Lausten wrote:It can be different things to different people. To some, it is a feeling, that feeling of letting go, giving yourself to a higher power, it lifts burdens off your shoulders and puts them up there. Of course it is just imaginary, which it makes it dangerous, but a lot of people can report the feeling, compare notes and claim they have something. I think this trumps any logic and is what is keeping religion in place.
I don't understand what faith (as in "believing in God without evidence") has to do with that.
It also goes along with the free will argument. That God created everything for people and then gave them free will to choose to love him for it or not. Something about that being more powerful or something. There's more to it, but I'm tired of trying to regurgitate theistic arguments.
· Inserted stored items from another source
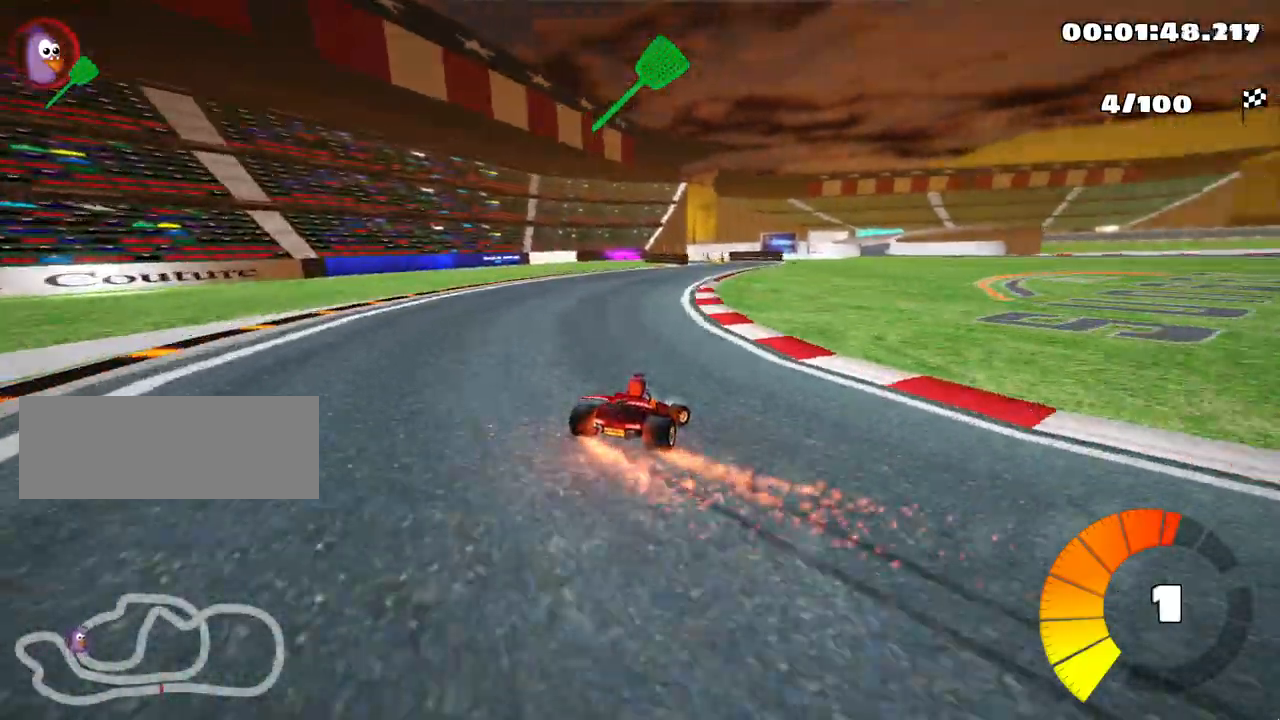
{"keys": ["up"], "events": [[17, "right", "up"], [50, "skid", "up"]]}
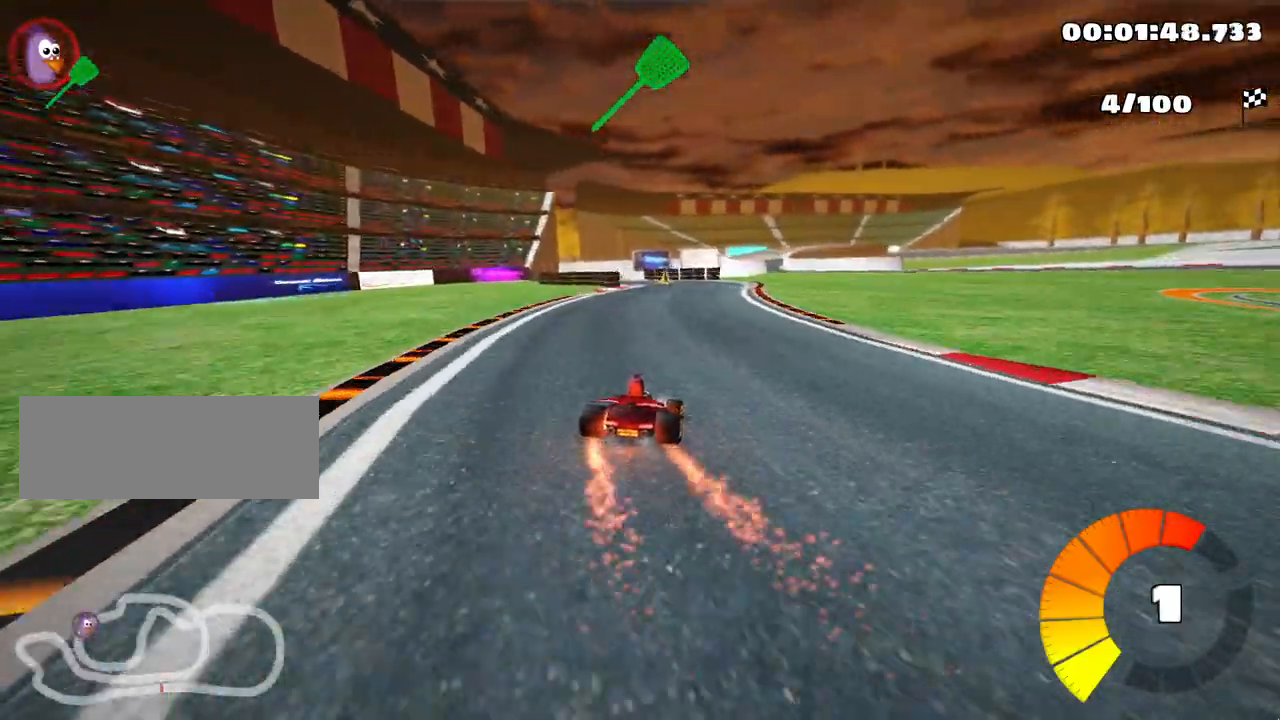
{"keys": ["up"], "events": [[133, "left", "down"], [317, "left", "up"]]}
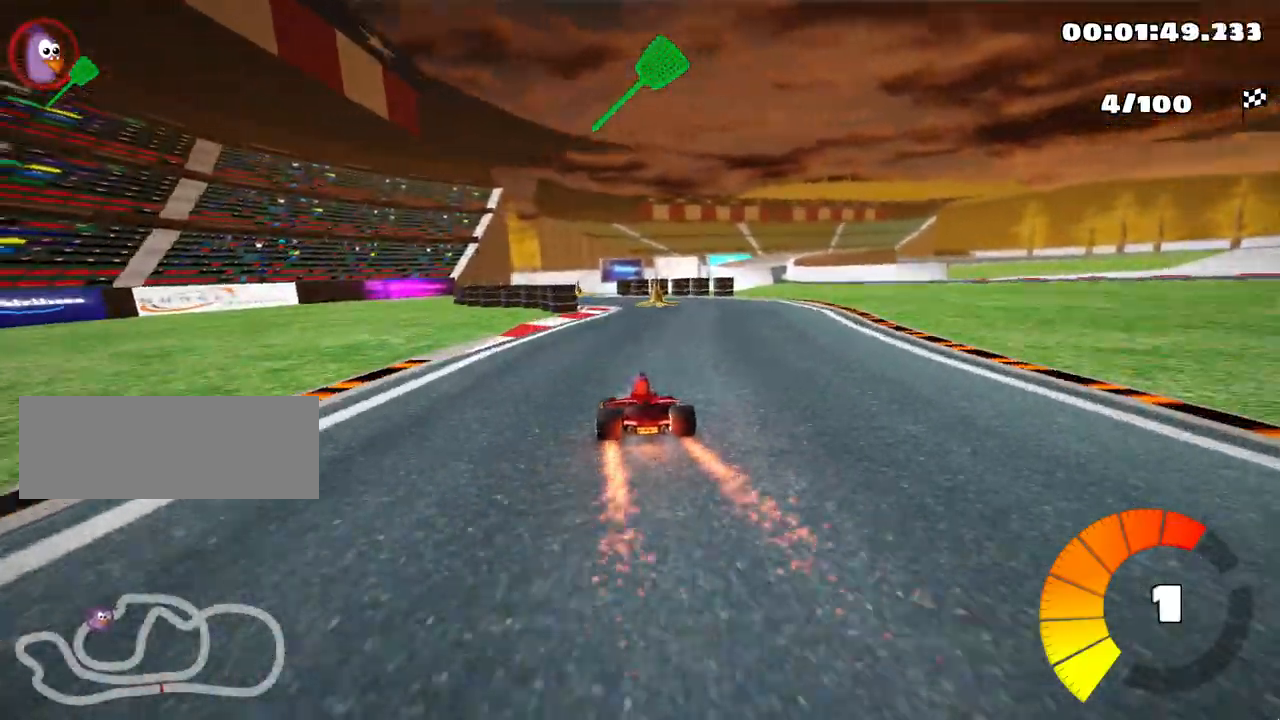
{"keys": ["left", "up"], "events": [[233, "right", "down"], [367, "right", "up"], [483, "left", "down"]]}
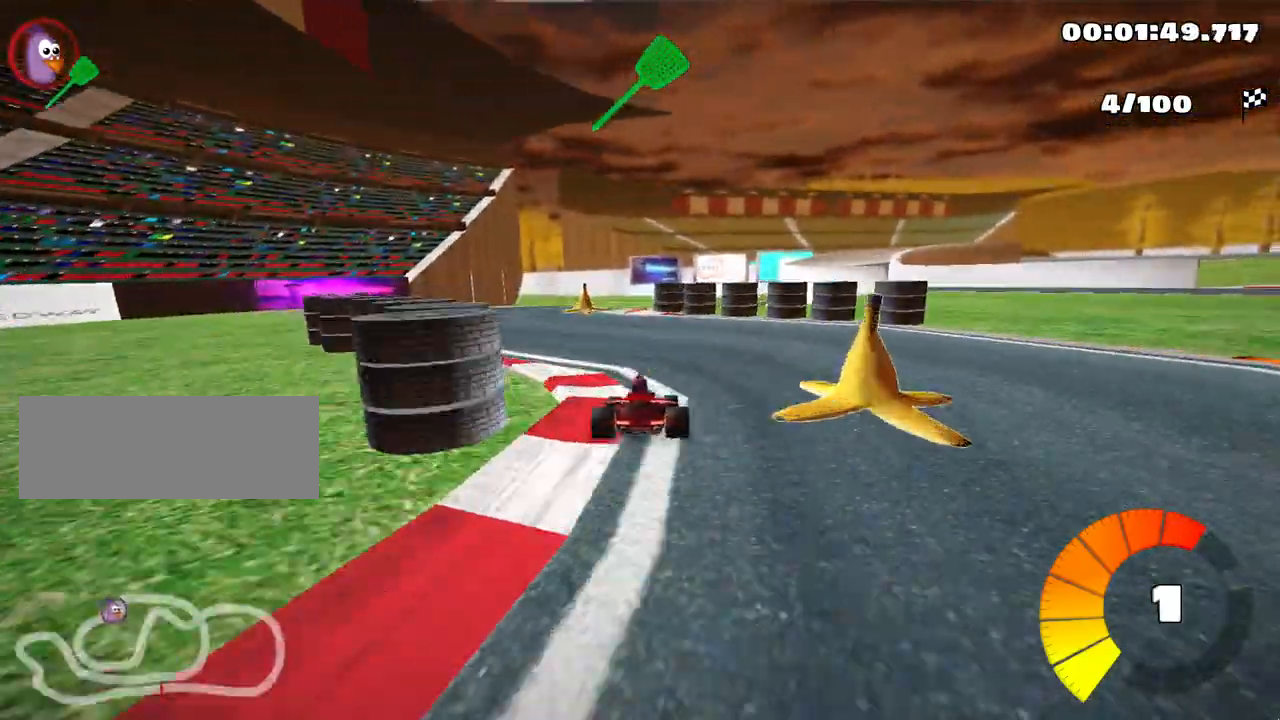
{"keys": ["left", "skid", "up"], "events": [[167, "left", "up"], [217, "skid", "down"], [250, "right", "down"], [417, "right", "up"], [450, "left", "down"]]}
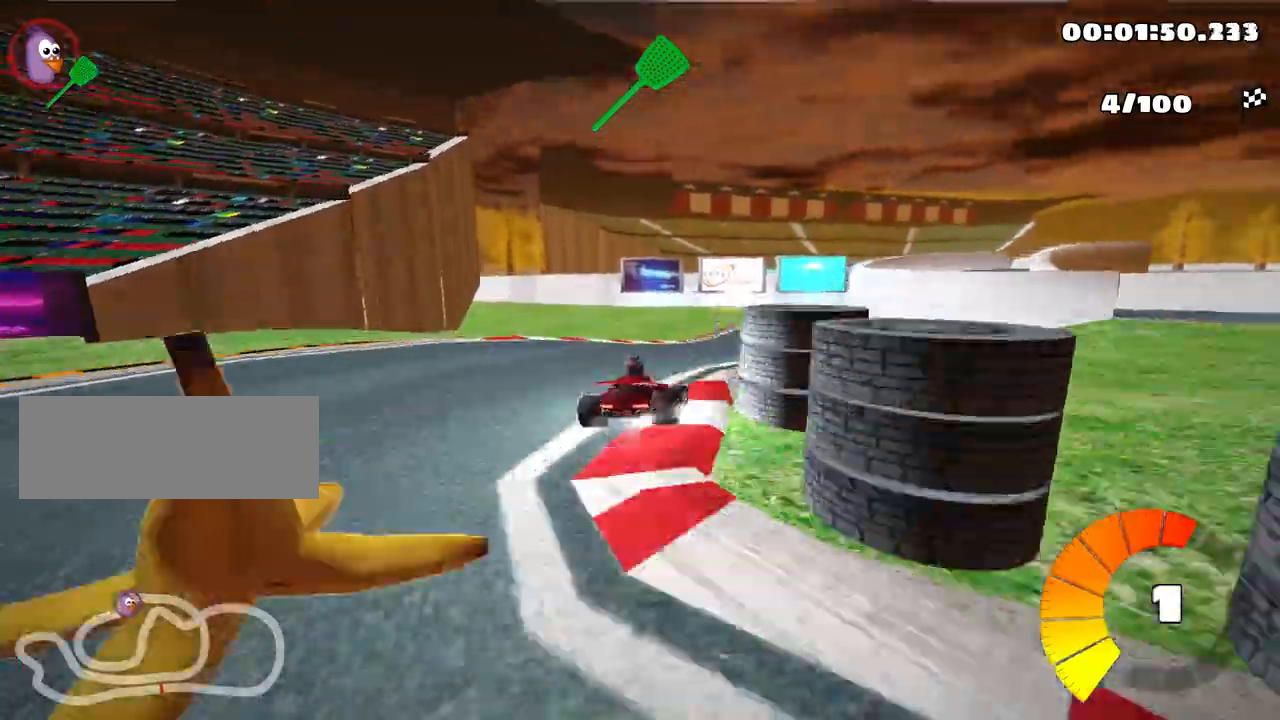
{"keys": ["left", "skid", "up"], "events": [[183, "left", "up"], [367, "left", "down"]]}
I think that's confusing "free will" with "willingness to believe (without evidence)". Evidence does not remove free will. You don't have to love or hate someone even if you have all the evidence in the world to back up his existence.
For others it's an escape hatch out of logic, that they probably think has some logic to it, but they have a poor understanding of logic. I see this in discussions. The theist starts with citing sources and building an argument based on historical evidence. All of which is easy to poke holes in. At some point, they switch and say you have to first trust the Bible as a source of truth or there is no point in continuing the discussion. I sometimes ask why they didn't just say that in the first place, but they act it was a given, or that I should have known.
But I still don't understand why they consider faith without evidence a good and desirable thing. What's their rationale?